Making Sexpectaions Great

The VCU Wellness Center and the Center for Cultural Experiences and Prevention hosted part two of the Great Sexpectations series in the University Student Common Salon last Tuesday, October10, 2017.

The event was held to help students take more of healthy approach to sex and minimize the focus on what they call the tube sock mandingo porn “sexpectation” emphasized popular culture, according to its organizers.  

As the clock approached 4:30 p.m. and the Wellness Center employees and volunteers set up matching condom games, students filled the seats and waited for the fun.

The icebreaker activity called “condom sense” involved listing the steps to take when initiating sexual relations in chronological order. The steps started from describing how to establish consent, which organizers said can be revoked at anytime, and ended with the final step of tying the condom into a knot and properly disposing of it.]

In an effort to build the comfort zones for students, the hosts divided the audience into five groups to put a competitive twist on the remaining activities. The second activity required the students to make a list of as many nicknames as possible for body parts and sexual acts.

As the team discussions began, the room filled with more laughs than the expected nervous looks. Each team came up with an assorted list for each category in one minute and each team’s spokesperson shared their list with the audience.

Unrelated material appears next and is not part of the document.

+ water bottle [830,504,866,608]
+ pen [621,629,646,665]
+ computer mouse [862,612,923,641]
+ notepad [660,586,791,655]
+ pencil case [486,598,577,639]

Body part names ranged from the classic household references to original expressions of teams’ creativity. The employees for the CCEP and The Well, facilitated this activity in order to break the barriers of sexual taboos that deter students from participating in informative sexual discussions, said Mona Quarless, senior prevention specialist at the CCEP.

They also brought attention to the synonymity of sex with violent acts like “banging” and “smashing.” The patterns in sexual ideology of female body parts as food and male body parts as aggressive introduce the issue of reality versus “expectations,” said Fatima Smith, assistant director of The Well.

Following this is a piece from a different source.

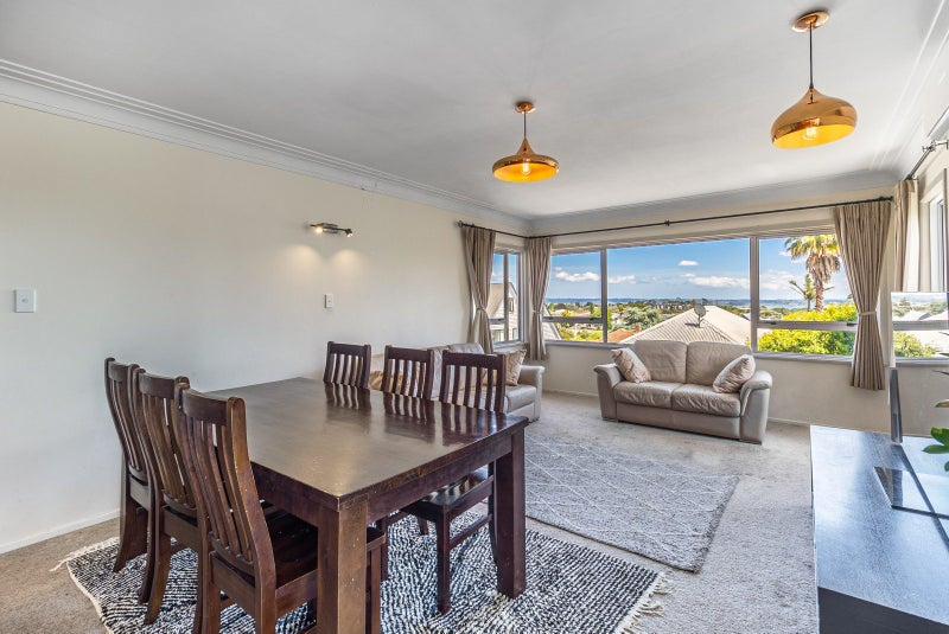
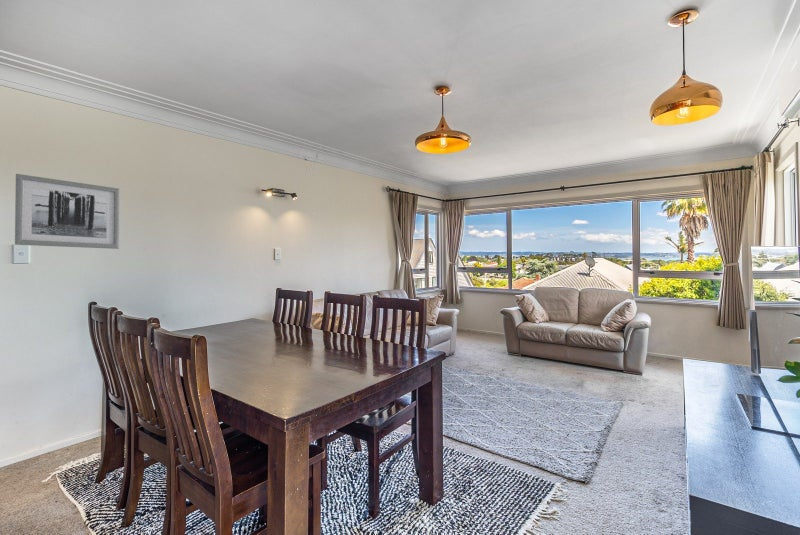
+ wall art [14,173,121,250]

Smith, Quarless and their colleagues redirected the discussion to tackle “sexpectation” issues and other questions which are not often asked, that have been recognized through their experiences with students in their professions.

“It takes more than a position to have healthy sex. Be prepared with the proper tools like body consciousness through acts of masterbastion to develop a healthy pyschological sexual environment.” Smith said.

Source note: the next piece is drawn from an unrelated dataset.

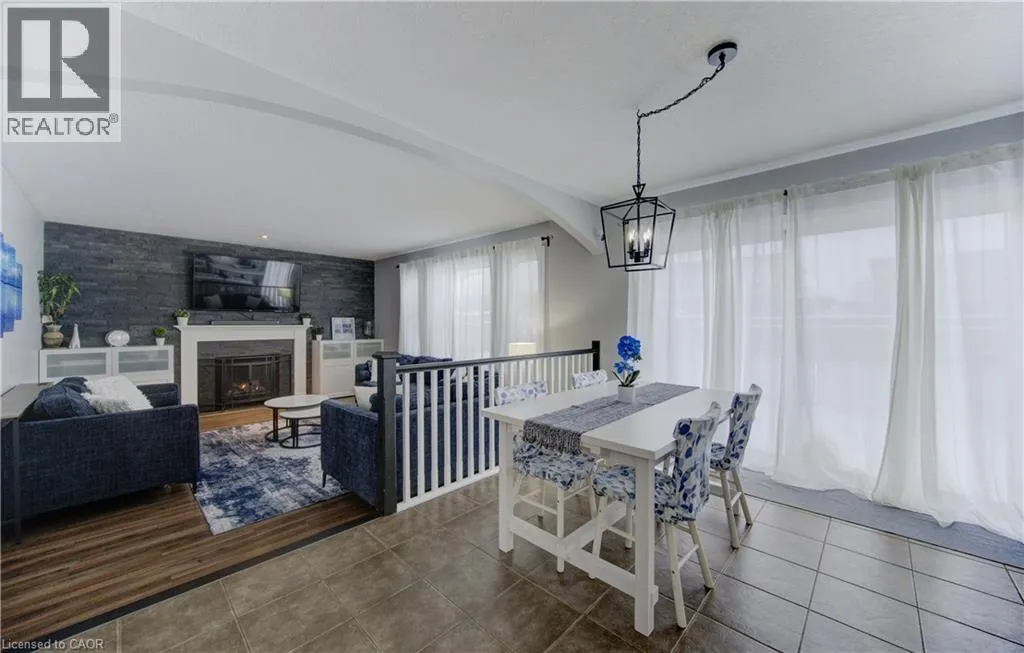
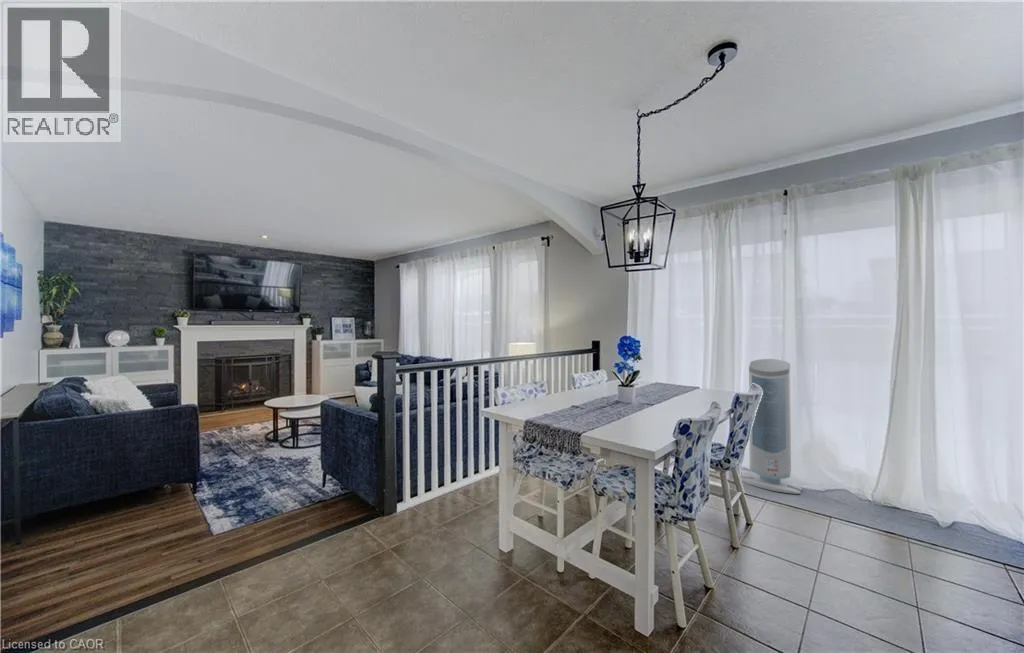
+ air purifier [741,358,803,495]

Quarless and Smith gave detailed explanations of the functions of reproductive organs and their varying functions. For example, the shape and direction of female’s sexual organs react dependending on their partner, the timing of the month, their state of mind, explained Quarless and Smith.

They encouraged students to pay attention to body reactions to varying sexual positions and experiences. “Notice changes in breathing… [and] just because you do one sexual act with one person doesn’t mean you should [or have to] do it with [all your partners],” said Smith.

The program with ended with a brief education condom game and condom distribution. They also encouraged students to reach out and share their experiences with their friends as they look forward to part three of the Great Sexpectaions series on November 7 at 7 p.m.